WORK ITEM: From the records below, copy the lines that include "axis".

[Stored entries]
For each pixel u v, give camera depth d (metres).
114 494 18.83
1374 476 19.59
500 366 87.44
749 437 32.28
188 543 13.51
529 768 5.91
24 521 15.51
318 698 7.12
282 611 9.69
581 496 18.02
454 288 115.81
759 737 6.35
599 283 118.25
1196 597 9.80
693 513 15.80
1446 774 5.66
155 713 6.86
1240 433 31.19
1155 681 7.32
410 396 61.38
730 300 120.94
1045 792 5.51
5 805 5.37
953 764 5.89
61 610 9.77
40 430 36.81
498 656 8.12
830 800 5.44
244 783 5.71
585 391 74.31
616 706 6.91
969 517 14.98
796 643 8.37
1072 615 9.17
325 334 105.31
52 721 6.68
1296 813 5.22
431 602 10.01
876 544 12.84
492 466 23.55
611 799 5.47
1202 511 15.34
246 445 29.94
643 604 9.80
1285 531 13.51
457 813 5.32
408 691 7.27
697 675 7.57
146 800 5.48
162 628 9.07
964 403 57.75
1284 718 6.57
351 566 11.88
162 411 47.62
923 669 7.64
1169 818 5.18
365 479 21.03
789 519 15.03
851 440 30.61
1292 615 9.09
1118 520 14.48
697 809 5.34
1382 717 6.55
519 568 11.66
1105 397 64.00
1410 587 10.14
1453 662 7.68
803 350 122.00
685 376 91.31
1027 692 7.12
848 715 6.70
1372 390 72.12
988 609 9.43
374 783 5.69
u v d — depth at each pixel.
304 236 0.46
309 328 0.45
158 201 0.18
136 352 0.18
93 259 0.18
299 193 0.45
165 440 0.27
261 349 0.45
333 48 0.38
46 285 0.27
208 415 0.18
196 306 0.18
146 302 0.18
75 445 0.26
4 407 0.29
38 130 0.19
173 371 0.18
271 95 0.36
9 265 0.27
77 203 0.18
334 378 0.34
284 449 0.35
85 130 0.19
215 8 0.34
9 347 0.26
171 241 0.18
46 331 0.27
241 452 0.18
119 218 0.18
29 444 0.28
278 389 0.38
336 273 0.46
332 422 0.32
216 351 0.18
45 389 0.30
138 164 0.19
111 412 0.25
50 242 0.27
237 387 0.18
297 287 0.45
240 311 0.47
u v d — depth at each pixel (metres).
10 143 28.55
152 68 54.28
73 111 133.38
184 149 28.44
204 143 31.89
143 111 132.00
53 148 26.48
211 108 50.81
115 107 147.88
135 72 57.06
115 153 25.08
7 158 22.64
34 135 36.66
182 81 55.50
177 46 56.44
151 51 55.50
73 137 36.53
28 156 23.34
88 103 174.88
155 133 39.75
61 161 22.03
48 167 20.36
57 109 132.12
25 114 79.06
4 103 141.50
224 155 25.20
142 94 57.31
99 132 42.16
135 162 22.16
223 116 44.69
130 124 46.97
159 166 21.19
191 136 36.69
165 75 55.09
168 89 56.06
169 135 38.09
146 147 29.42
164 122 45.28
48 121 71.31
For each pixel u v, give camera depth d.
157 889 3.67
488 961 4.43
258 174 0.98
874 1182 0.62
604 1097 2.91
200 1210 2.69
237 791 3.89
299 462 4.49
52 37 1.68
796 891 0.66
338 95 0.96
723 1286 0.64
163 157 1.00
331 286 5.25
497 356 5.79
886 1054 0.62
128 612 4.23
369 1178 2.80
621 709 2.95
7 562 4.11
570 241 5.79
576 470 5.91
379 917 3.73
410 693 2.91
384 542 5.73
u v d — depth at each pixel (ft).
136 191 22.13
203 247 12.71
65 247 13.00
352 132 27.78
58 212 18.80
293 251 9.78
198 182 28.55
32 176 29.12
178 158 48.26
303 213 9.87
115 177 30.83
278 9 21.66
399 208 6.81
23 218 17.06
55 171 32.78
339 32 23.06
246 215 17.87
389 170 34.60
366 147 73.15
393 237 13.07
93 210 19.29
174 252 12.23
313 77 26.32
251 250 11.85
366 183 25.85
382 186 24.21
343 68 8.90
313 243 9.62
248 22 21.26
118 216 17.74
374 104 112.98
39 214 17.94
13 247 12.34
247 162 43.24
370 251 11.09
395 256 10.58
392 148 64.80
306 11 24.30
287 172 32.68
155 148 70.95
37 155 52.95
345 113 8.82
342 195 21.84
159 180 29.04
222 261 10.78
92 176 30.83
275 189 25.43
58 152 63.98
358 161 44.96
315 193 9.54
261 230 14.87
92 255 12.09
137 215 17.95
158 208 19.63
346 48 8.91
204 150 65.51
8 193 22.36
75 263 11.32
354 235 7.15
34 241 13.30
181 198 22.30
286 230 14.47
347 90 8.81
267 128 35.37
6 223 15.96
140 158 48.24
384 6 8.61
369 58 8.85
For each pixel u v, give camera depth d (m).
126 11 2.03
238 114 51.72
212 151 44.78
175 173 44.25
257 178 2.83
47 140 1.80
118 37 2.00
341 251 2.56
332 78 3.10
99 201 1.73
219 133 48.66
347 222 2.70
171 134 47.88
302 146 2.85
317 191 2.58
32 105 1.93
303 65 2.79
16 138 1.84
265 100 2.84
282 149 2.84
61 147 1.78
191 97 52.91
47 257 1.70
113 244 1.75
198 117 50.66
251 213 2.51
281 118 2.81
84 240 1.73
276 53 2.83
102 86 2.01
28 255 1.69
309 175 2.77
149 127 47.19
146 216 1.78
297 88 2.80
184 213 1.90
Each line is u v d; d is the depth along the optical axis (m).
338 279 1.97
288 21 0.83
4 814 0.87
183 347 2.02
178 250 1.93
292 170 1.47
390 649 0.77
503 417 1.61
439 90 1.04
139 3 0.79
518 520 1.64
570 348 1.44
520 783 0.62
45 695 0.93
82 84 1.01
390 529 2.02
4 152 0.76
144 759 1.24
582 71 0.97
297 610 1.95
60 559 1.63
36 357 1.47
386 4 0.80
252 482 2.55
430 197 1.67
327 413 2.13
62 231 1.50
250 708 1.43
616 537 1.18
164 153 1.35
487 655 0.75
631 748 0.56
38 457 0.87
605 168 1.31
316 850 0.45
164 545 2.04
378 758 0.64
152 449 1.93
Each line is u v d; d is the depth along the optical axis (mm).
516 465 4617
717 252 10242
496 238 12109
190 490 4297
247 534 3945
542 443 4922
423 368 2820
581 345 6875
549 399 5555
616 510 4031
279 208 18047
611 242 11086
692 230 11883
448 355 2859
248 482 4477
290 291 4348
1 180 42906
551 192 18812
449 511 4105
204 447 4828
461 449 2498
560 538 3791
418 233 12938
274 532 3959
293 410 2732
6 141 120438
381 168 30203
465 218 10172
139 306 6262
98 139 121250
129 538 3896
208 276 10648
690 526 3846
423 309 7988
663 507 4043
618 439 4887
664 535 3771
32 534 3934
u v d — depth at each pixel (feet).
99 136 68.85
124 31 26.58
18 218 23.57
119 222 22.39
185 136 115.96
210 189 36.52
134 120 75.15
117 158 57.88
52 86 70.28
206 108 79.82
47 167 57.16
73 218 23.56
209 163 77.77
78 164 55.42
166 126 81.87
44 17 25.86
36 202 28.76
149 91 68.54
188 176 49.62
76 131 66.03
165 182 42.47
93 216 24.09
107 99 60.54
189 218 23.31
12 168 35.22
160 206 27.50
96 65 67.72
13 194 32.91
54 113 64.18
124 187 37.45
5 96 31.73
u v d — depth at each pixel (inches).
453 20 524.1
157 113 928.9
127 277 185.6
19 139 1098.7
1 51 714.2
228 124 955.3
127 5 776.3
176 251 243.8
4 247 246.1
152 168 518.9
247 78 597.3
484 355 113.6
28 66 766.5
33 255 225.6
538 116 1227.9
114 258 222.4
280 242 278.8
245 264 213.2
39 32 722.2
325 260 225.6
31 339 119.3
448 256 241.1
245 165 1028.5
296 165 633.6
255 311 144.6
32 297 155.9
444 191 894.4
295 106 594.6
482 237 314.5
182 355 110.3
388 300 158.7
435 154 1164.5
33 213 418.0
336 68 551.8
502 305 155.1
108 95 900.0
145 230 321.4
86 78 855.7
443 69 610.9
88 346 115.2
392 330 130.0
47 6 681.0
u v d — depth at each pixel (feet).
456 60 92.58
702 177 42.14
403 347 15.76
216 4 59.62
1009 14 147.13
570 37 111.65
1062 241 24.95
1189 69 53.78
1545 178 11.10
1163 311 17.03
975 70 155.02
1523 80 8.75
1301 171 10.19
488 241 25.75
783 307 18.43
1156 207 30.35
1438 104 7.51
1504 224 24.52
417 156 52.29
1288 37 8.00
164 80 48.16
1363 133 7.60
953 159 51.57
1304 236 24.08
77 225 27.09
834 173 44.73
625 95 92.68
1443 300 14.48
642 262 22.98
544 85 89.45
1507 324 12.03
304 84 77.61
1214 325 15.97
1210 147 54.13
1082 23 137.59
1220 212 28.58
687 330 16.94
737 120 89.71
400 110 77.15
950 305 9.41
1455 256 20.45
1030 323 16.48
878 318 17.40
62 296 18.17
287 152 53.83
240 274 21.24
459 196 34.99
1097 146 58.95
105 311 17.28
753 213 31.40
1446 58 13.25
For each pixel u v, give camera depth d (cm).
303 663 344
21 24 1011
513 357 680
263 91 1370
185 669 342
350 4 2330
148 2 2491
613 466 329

RESULT:
Each line is u v d; d is the depth along the optical axis (m).
Each line is u v d; d is the depth along the optical axis (mm).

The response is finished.